Bug 37443

Summary: fast 64-bit divide by constant on 32-bit platform
Product: gcc Reporter: Andrew Robb <ajrobb57>
Component: middle-endAssignee: Not yet assigned to anyone <unassigned>
Status: NEW ---    
Severity: enhancement CC: gcc-bugs
Priority: P3 Keywords: missed-optimization
Version: 4.2.3   
Target Milestone: ---   
Host: Target: i686-pc-cygwin
Build: Known to work:
Known to fail: Last reconfirmed: 2021-07-25 00:00:00
Attachments: proposed 32-bit API calls for 64-bit constant divison
proposed 32-bit API calls for 64-bit constant divison

Description Andrew Robb 2008-09-09 13:57:38 UTC
consider the code fragment:

uint64_t slow(uint64_t x) {
  return x / 1220703125u;
}

This can be replaced by:

uint64_t fast(uint64_t x) {
  uint32_t a = ((x >> 32) * 1270091284u) >> 32;
  uint32_t b = ((x & 0xffffffffu) * 3777893186u) >> 32;
  return ((x >> 32) * 3777893186ull + a + b) >> 30;
}

The 'fast' code runs 50% faster than 'slow'. However, removing the redundant multiplies (see my earlier bug - fixed in 4.4 trunk) and tidying up storage, I can use the following assembler to run nearly 100% faster than 'slow':

        .p2align 4,,15
.globl _fast
        .def    _fast;  .scl    2;      .type   32;     .endef
_fast:
        pushl   %ebx
        movl    $1270091284, %eax
        mull    12(%esp)
        movl    $-517074110, %eax
        movl    %edx, %ebx
        mull    8(%esp)
        movl    $-517074110, %eax
        movl    %edx, %ecx
        mull    12(%esp)
        addl    %ebx, %ecx
        popl    %ebx
        adcl    $0, %edx
        addl    %ecx, %eax
        adcl    $0, %edx
        shrdl   $30, %edx, %eax
        shrl    $30, %edx
        ret

NOTE: the 2 multipliers are derived using 96-bit arithmetic:

d = 1220703125u

-517074110 = 0xffe12e1342u = (((1u << 94) + d - 1) / d) >> 32

1270091284 = (((1u << 94) + d - 1) / d) & 0xffffffffu
Comment 1 Andrew Robb 2008-09-16 00:17:33 UTC
I have tested my initial routine with more values and it turns out that the short-cut of omitting the least significant multiplication is wrong. I added the 4th multiply to generate the full 128-bit precision.
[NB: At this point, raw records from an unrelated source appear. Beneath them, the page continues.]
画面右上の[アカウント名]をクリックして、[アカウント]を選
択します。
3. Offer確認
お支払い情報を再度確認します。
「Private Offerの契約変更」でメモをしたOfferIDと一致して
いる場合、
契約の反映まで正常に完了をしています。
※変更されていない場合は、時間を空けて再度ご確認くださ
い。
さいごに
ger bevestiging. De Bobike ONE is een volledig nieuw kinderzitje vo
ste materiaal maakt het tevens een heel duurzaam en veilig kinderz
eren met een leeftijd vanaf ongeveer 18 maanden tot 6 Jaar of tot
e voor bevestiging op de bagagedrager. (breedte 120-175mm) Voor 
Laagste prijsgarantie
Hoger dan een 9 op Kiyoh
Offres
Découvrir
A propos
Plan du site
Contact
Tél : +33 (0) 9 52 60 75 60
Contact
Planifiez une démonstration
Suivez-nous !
I also took the multiplier used by gcc 4.2.3 on x86_64-linux-gnu (ubuntu) (4056481920730334085) and (28+64) bit shift to achieve the division by 1220703125u (largest 32-bit power of 5):

uint64_t fast(uint64_t x) {
  static const uint64_t fact = 4056481920730334085ull;
  uint32_t c = ((x & 0xffffffffu) * (fact & 0xffffffffu)) >> 32;
  uint64_t a = ((x & 0xffffffffu) * (fact >> 32) + c);
  /*
   * Split the addition of the two middle 64-bit intermediate results
   * into 2 stages to avoid possible overflow.
   * (not actually an issue with this value of 'fact')
   */
  uint32_t b = ((x >> 32) * (fact & 0xffffffffu) + (a & 0xffffffffu)) >> 32;
  return ((x >> 32) * (fact >> 32) + (a >> 32) + b) >> 28;
}

After hand coding the assembler on 32-bit x86, the extra multiply increased the run time from 15s to 17s - still much faster than 'slow' (64-bit divide API call).
Comment 2 Andrew Robb 2008-09-16 07:15:11 UTC
I changed the summary as it is equally applicable to all 64-bit constant divides on 32-bit x86 that are already compiled as multiplies on 64-bit x64. It might be worth implementing as another API call, replacing the 64-bit divisor with a 64-bit multiplier and a shift count.
Comment 3 Andrew Robb 2008-09-20 17:32:49 UTC
Created attachment 16369 [details]
proposed 32-bit API calls for 64-bit constant divison

I have attached a sample assembler code for a API calls for the 2 types of 64-bit division through multiplication:

mul0shift - for multiplier with 64 or fewer significant bits

mul1shift - for multiplier with 65 significant bits (implicit high bit)
Comment 4 Andrew Robb 2008-09-21 02:39:53 UTC
Created attachment 16370 [details]
proposed 32-bit API calls for 64-bit constant divison

The original attachment did not handle shift greater than 31.
Comment 5 Andrew Pinski 2021-08-15 11:28:58 UTC
Must be a cost model issue because I can get /10u working but not /1220703125u (in GCC 11+).